Problems With Physics

The Trouble With Physics - by Lee Smolin.
Trouble With Physics by Lee Smolin
 

Presentation By Lee Smolin, The Trouble With Physics

Virtually all currently accepted standard models of physics exhibit shortcomings. Discrepancies in observed natural laws exist in quantum science, particle physics, relativity and cosmology. What appear to be fundamental laws in one discipline of physics do not necessarily apply in others.

The science of cosmology, for example, was based initially on wild speculation. But as often happens, what was once wild speculation becomes belief and even fact if enough people, particularly the scientific establishment itself, mathematical physicists, and string theorists get on the same band wagon for long enough. Now we have a situation where the common belief, taken by many as the definitive answer, is that the universe started with a Big Bang around 14 billion years ago. Yet, whilst there are a lot of theories and extensive research (theoretical and obesrvational) there is no conclusive evidence of this. No single theory has yet emerged that is able to unify all of science under a common umbrella, fundamental to how nature and the universe really works.

For an insightfull peek into the very heart of this important topic, I highly recommend that you visit the top picks in our Bookstore or click on the following title to access the "Trouble With Physics" by theoretical physicist Lee Smolin - definitely one of the best books ever written for the layman about the problems with modern science in properly conceiving of and modelling the laws of nature.

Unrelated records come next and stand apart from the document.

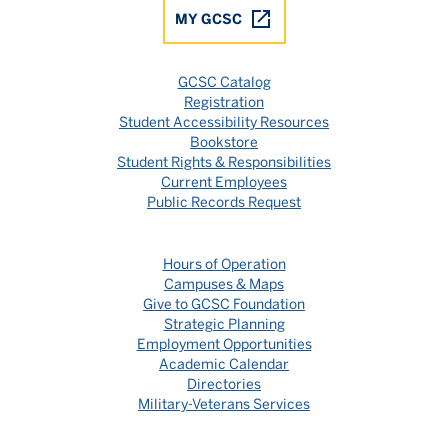
MY GCSC
GCSC Catalog
Registration
Student Accessibility Resources
Bookstore
Student Rights & Responsibilities
Current Employees
Public Records Request
Hours of Operation
Campuses & Maps
Give to GCSC Foundation
Strategic Planning
Employment Opportunities
Academic Calendar
Directories
Military-Veterans Services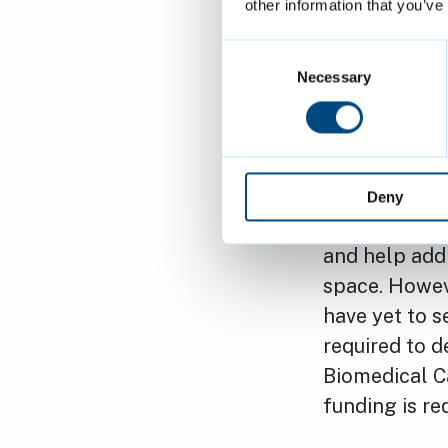
other information that you’ve
chancellor is
Cambridge. Mr
Consent
There has be
Selection
Necessary
involved in t
“As elected 
therefore we 
Deny
generations. 
and help addr
space. Howeve
have yet to s
required to d
Biomedical Ca
funding is re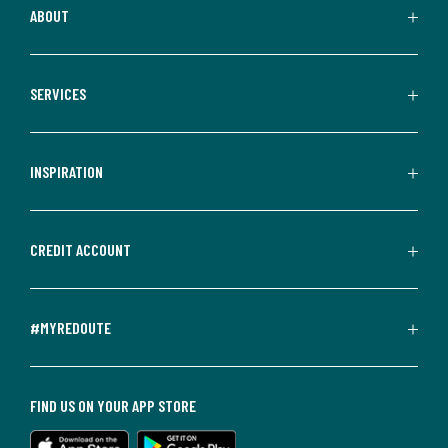
ABOUT
SERVICES
INSPIRATION
CREDIT ACCOUNT
#MYREDOUTE
FIND US ON YOUR APP STORE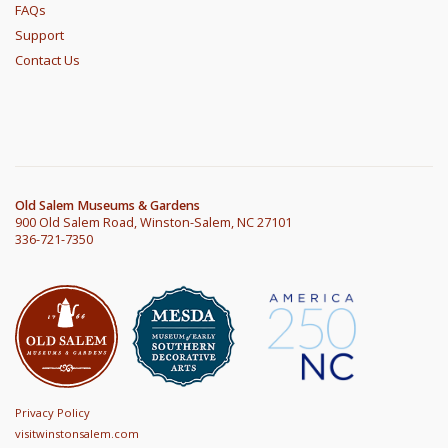
FAQs
Support
Contact Us
Old Salem Museums & Gardens
900 Old Salem Road, Winston-Salem, NC 27101
336-721-7350
Privacy Policy
visitwinstonsalem.com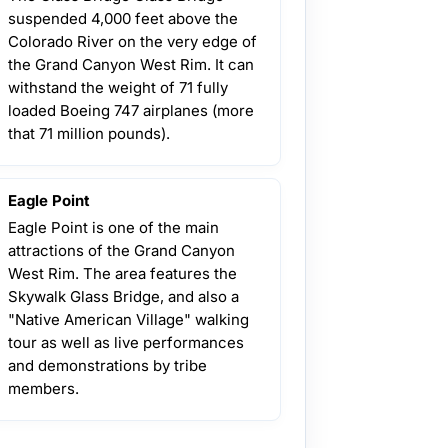
suspended 4,000 feet above the
Colorado River on the very edge of
the Grand Canyon West Rim. It can
withstand the weight of 71 fully
loaded Boeing 747 airplanes (more
that 71 million pounds).
Eagle Point
Eagle Point is one of the main
attractions of the Grand Canyon
West Rim. The area features the
Skywalk Glass Bridge, and also a
"Native American Village" walking
tour as well as live performances
and demonstrations by tribe
members.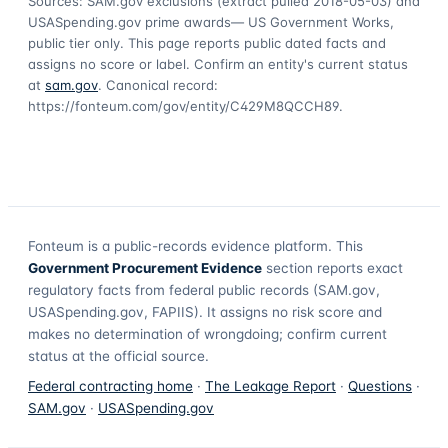
Sources: SAM.gov exclusions
(extract pulled 2018-05-03)
and
USASpending.gov prime awards
— US Government Works,
public tier only. This page reports public dated facts and
assigns no score or label. Confirm an entity's current status
at
sam.gov
. Canonical record:
https://fonteum.com/gov/entity/C429M8QCCH89
.
Fonteum
is a public-records evidence platform. This
Government Procurement Evidence
section reports exact
regulatory facts from federal public records (SAM.gov,
USASpending.gov, FAPIIS). It assigns no risk score and
makes no determination of wrongdoing; confirm current
status at the official source.
Federal contracting home
·
The Leakage Report
·
Questions
·
SAM.gov
·
USASpending.gov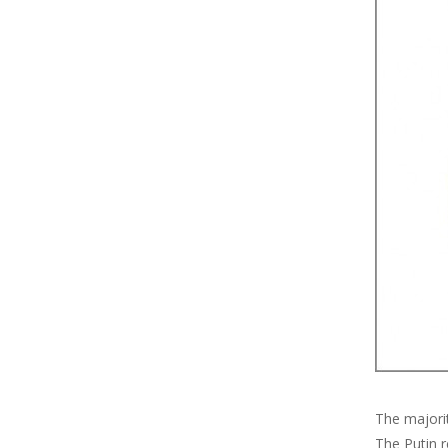
The majori
The Putin r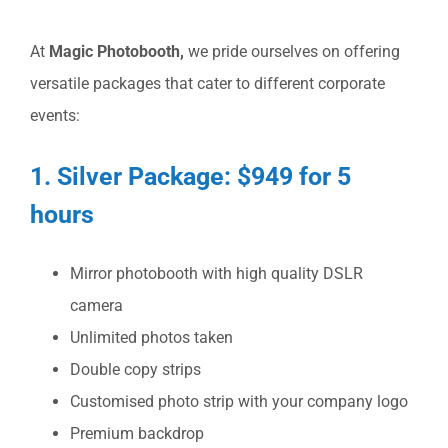
At
Magic Photobooth,
we pride ourselves on offering
versatile packages that cater to different corporate
events:
1. Silver Package: $949 for 5
hours
Mirror photobooth with high quality DSLR
camera
Unlimited photos taken
Double copy strips
Customised photo strip with your company logo
Premium backdrop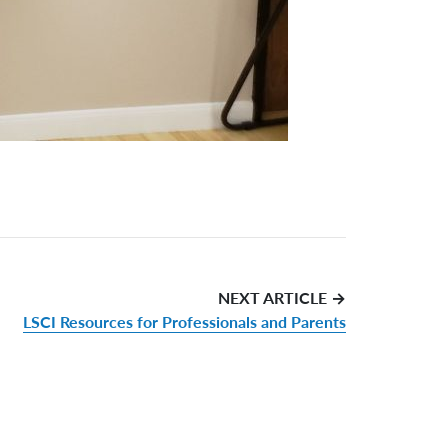
NEXT ARTICLE →
LSCI Resources for Professionals and Parents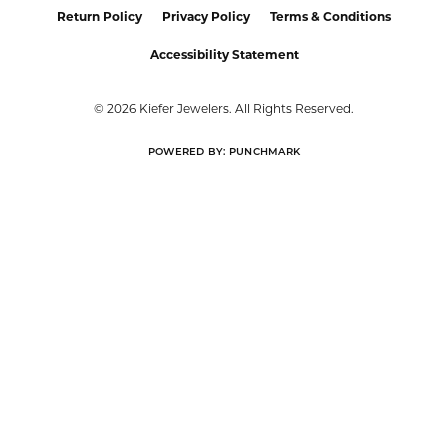
Return Policy
Privacy Policy
Terms & Conditions
Accessibility Statement
© 2026 Kiefer Jewelers. All Rights Reserved.
POWERED BY:
PUNCHMARK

This skillfully written and easy to understand book by one of the planet's top theoretical physicists provides great insights into the history and plight of modern physics to fully explain the Laws of Nature and the Science of the Universe.

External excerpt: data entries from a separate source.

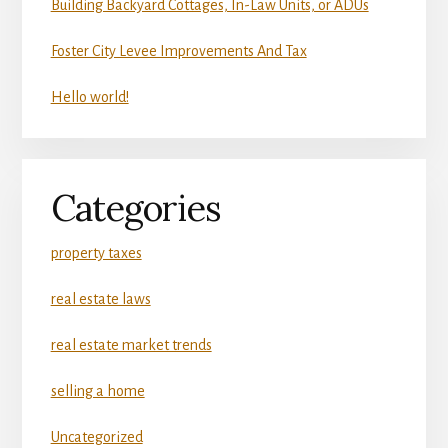
Building Backyard Cottages, In-Law Units, or ADUs
Foster City Levee Improvements And Tax
Hello world!
Categories
property taxes
real estate laws
real estate market trends
selling a home
Uncategorized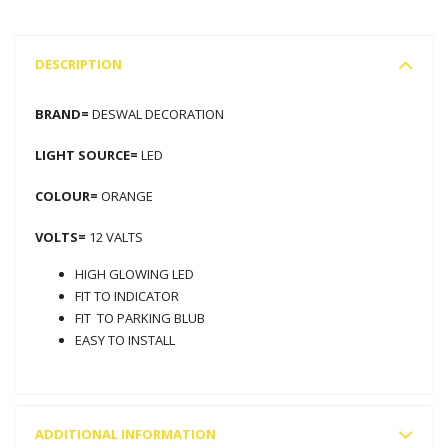
DESCRIPTION
BRAND=
DESWAL DECORATION
LIGHT SOURCE=
LED
COLOUR=
ORANGE
VOLTS=
12 VALTS
HIGH GLOWING LED
FIT TO INDICATOR
FIT TO PARKING BLUB
EASY TO INSTALL
ADDITIONAL INFORMATION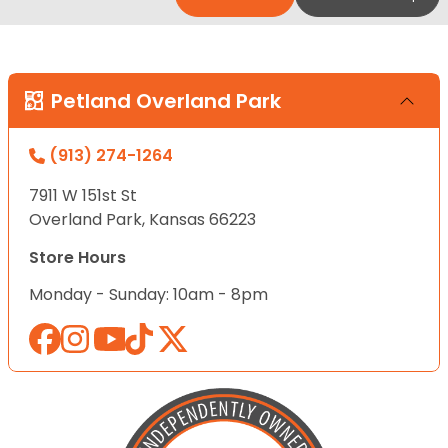
Petland Overland Park
(913) 274-1264
7911 W 151st St
Overland Park, Kansas 66223
Store Hours
Monday - Sunday: 10am - 8pm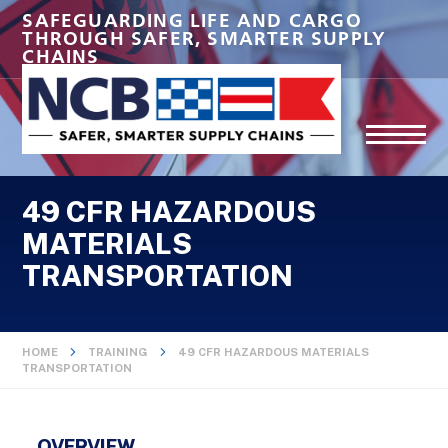
SAFEGUARDING LIFE AND CARGO
THROUGH SAFER, SMARTER SUPPLY
CHAINS
49 CFR HAZARDOUS
MATERIALS
TRANSPORTATION
HOME
TRAINING
49 CFR HAZARDOUS MATERIALS
TRANSPORTATION
OVERVIEW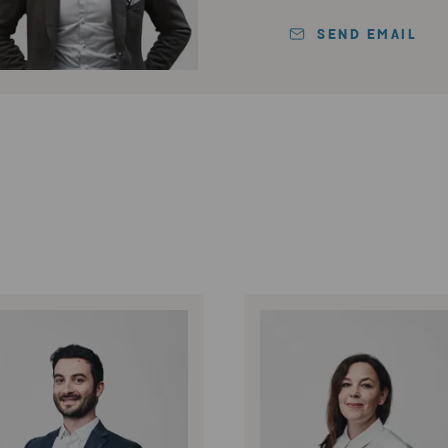
SEND EMAIL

It is perhaps the most thorough, up-to-date, treatise on the subject and highlights the key problems that modern physics (which deals with the science of nature) has, across virtually every major discipline, in providing a correct and complete understanding of the fundamental laws which govern matter, energy, space, and time. Lee Smolin points out that a more complete Science of Nature needs to address and resolve the following issues:

  1. Unify Quantum Theory and General Relativity into a single theory that can claim to be complete theory of nature.
  2. Resolve the problems in the foundations of quantum mechanics either by making sense of the theory as it stands or by inventing a new theory that does make sense ... quantum physics presently fails to offer any insight into fundamental reality at the quantum level.
  3. Determine whether or not the various particles and forces in physics can be unified in a theory that explains them all as manifestations of a single, fundamental entity. There are presently TWELVE different "exotic" particles and FOUR fundamental forces ... does science have the correct model here or is there a better unified model that is more fundamental? The answers here may require "thinking outside the BOX".
  4. Explain how the values of the free constants in the standard model of particle physics are chosen in nature. As it stands, the standard model includes some 20 constants that have no theoretical basis, making the model more like a huge calculator whose outcomes are as arbitrary as the values chosen for its free constants.
  5. Explain Dark Matter and Dark Energy both of which are concepts invented by our cosmologists to explain certain cosmological observations - there things make up some 96% of our observed Universe. If they don't exist, determine how and why gravity is modified on large scales. More generally, explain why the constants of the standard model of cosmology, including dark energy have the values they do.